Problem to solve:
From the records below, extract all the text exactly and leave the images behind.

Input for this task:
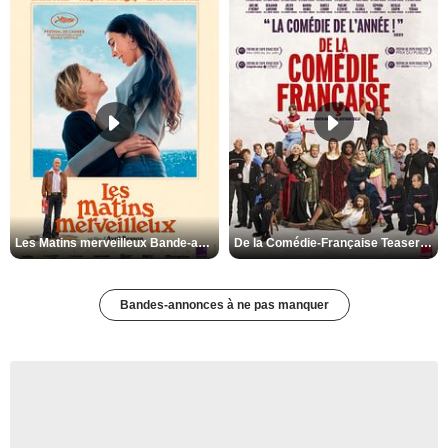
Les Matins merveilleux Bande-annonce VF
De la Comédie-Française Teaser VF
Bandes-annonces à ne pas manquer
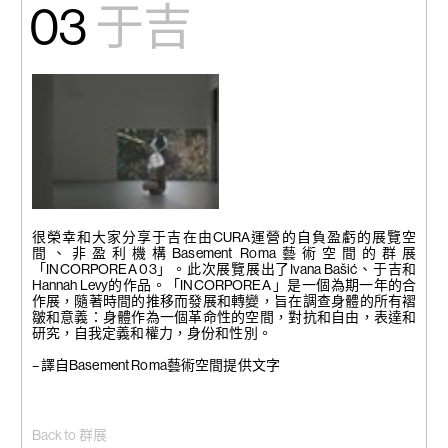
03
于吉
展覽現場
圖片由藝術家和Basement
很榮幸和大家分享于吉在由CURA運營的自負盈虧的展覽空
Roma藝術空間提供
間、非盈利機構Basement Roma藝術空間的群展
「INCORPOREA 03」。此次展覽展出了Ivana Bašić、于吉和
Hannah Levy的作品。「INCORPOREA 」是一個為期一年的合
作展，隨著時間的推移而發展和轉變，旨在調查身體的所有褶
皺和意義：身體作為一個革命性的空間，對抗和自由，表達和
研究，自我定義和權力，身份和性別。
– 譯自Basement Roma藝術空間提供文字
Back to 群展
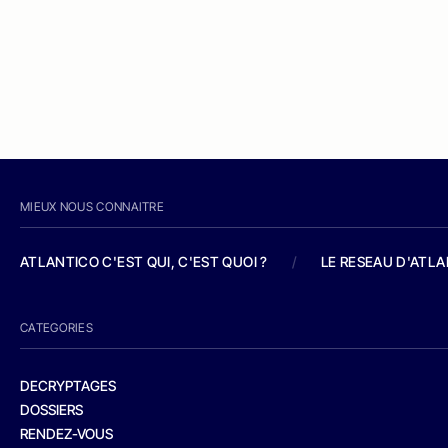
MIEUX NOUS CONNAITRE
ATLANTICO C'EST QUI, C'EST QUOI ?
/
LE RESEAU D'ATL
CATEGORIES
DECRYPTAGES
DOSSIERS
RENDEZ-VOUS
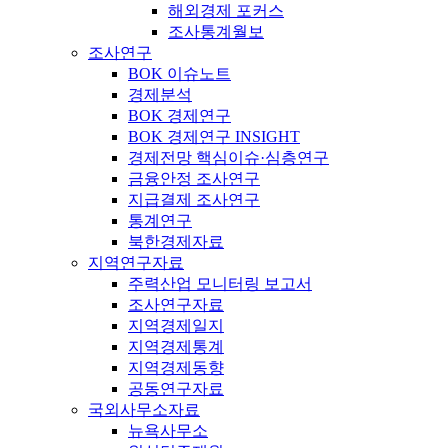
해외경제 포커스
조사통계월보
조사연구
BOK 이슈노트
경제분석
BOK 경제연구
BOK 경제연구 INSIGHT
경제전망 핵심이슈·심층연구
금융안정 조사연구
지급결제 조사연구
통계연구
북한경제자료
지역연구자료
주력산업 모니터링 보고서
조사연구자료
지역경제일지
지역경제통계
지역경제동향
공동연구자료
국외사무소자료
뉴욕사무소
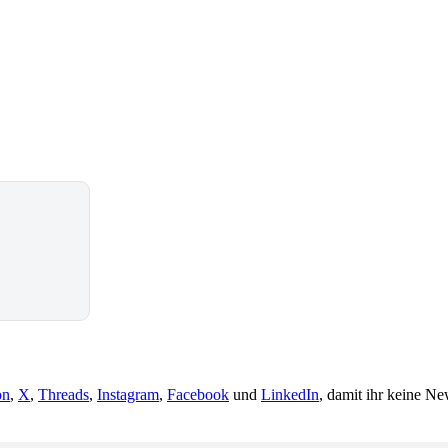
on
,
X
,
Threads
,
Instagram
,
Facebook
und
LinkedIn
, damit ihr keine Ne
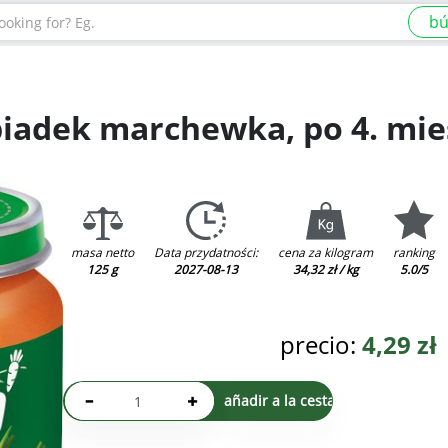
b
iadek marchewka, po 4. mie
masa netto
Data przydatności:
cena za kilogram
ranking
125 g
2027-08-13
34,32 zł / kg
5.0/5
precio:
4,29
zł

Written response:
Les Matins merveilleux Bande-annonce VF
De la Comédie-Française Teaser VF
Bandes-annonces à ne pas manquer
03
于吉
展覽現場
圖片由藝術家和Basement
很榮幸和大家分享于吉在由CURA運營的自負盈虧的展覽空
Roma藝術空間提供
間、非盈利機構Basement Roma藝術空間的群展
「INCORPOREA 03」。此次展覽展出了Ivana Bašić、于吉和
Hannah Levy的作品。「INCORPOREA 」是一個為期一年的合
作展，隨著時間的推移而發展和轉變，旨在調查身體的所有褶
皺和意義：身體作為一個革命性的空間，對抗和自由，表達和
研究，自我定義和權力，身份和性別。
– 譯自Basement Roma藝術空間提供文字
Back to 群展
MIEUX NOUS CONNAITRE
ATLANTICO C'EST QUI, C'EST QUOI ?
/
LE RESEAU D'ATL
CATEGORIES
DECRYPTAGES
DOSSIERS
RENDEZ-VOUS
해외경제 포커스
조사통계월보
조사연구
BOK 이슈노트
경제분석
BOK 경제연구
BOK 경제연구 INSIGHT
경제전망 핵심이슈·심층연구
금융안정 조사연구
지급결제 조사연구
통계연구
북한경제자료
지역연구자료
주력산업 모니터링 보고서
조사연구자료
지역경제일지
지역경제통계
지역경제동향
공동연구자료
국외사무소자료
뉴욕사무소
on
,
X
,
Threads
,
Instagram
,
Facebook
und
LinkedIn
, damit ihr keine Ne
b
iadek marchewka, po 4. mie
masa netto
Data przydatności:
cena za kilogram
ranking
125 g
2027-08-13
34,32 zł / kg
5.0/5
precio:
4,29
zł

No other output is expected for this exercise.